Towards Comprehensive Sampling of SMT Solutions
Shuangyu Lyu, Chuan Luo, Ruizhi Shi, Wei Wu, Chanjuan Liu, Chunming Hu
TL;DR
PanSampler addresses the SMT sampling problem for BV, ABV, and AUFBV by targeting high AST-coverage with a small solution set. It introduces three innovations—diversity-aware SMT, AST-guided scoring, and post-sampling optimization—within an iterative framework that combines a lazy SMT solver and local search. Empirical results on large- and medium-scale benchmarks show PanSampler achieves higher coverage with fewer solutions and greater efficiency than state-of-the-art competitors, and extends to real-world software testing with improved fault-detection rates and reduced test cases. The work advances SMT sampling by directly optimizing coverage efficiency, yielding practical benefits for software testing and hardware verification across challenging, large-scale formulas.
Abstract
This work focuses on effectively generating diverse solutions for satisfiability modulo theories (SMT) formulas, targeting the theories of bit-vectors, arrays, and uninterpreted functions, which is a critical task in software and hardware testing. Generating diverse SMT solutions helps uncover faults and detect safety violations during the verification and testing process, resulting in the SMT sampling problem, i.e., constructing a small number of solutions while achieving comprehensive coverage of the constraint space. While high coverage is crucial for exploring system behaviors, reducing the number of solutions is of great importance, as excessive solutions increase testing time and resource usage, undermining efficiency. In this work, we introduce PanSampler, a novel SMT sampler that achieves high coverage with a small number of solutions.

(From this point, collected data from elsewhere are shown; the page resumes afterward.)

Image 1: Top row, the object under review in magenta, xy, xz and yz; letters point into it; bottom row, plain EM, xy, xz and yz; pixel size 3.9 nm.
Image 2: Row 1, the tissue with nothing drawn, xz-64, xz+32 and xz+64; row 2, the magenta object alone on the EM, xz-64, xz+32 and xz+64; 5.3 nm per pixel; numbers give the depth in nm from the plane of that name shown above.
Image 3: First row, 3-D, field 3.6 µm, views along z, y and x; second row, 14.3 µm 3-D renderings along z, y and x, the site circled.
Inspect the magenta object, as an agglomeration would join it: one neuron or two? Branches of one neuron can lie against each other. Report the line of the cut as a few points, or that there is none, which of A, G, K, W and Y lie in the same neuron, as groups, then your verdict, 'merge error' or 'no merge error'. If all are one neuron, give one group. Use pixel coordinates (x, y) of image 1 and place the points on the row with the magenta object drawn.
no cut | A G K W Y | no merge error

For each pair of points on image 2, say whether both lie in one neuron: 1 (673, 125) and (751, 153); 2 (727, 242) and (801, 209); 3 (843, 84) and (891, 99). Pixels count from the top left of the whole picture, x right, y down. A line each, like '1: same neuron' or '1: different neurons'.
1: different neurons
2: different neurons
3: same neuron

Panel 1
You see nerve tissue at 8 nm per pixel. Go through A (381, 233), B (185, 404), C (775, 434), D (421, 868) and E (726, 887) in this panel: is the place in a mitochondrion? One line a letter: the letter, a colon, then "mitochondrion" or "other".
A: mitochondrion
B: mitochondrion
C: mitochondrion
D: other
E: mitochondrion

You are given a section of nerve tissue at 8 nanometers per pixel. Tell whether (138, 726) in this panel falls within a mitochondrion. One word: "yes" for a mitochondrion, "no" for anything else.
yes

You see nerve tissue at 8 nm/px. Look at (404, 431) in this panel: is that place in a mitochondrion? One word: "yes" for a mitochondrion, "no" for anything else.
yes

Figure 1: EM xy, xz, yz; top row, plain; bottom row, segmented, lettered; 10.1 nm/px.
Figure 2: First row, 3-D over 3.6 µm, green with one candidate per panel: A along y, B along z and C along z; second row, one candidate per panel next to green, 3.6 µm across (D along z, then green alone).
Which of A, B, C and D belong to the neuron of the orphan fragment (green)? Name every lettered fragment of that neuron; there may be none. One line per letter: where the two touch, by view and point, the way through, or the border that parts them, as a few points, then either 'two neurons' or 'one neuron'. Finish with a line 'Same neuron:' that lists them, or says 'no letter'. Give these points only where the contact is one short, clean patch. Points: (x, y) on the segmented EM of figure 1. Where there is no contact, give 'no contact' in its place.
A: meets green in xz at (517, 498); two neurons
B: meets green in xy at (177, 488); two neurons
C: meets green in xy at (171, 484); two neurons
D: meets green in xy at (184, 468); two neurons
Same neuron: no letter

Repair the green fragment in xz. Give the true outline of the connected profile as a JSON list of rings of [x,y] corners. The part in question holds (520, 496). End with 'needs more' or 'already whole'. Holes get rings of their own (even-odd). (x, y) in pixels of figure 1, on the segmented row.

It incorporates three novel techniques, i.e., diversity-aware SMT algorithm, abstract syntax tree (AST)-guided scoring function and post-sampling optimization technology, enhancing its practical performance. It iteratively samples solutions, evaluates candidates, and employs local search to refine solutions, ensuring high coverage with a small number of samples. Extensive experiments on practical benchmarks demonstrate that PanSampler exhibits a significantly stronger capability to reach high target coverage, while requiring fewer solutions than current samplers to achieve the same coverage level. Furthermore, our empirical evaluation on practical subjects, which are collected from real-world software systems, shows that PanSampler achieves higher fault detection capability and reduces the number of required test cases from 32.6\% to 76.4\% to reach the same fault detection effectiveness, leading to a substantial improvement in testing efficiency. PanSampler advances SMT sampling, reducing the cost of software testing and hardware verification.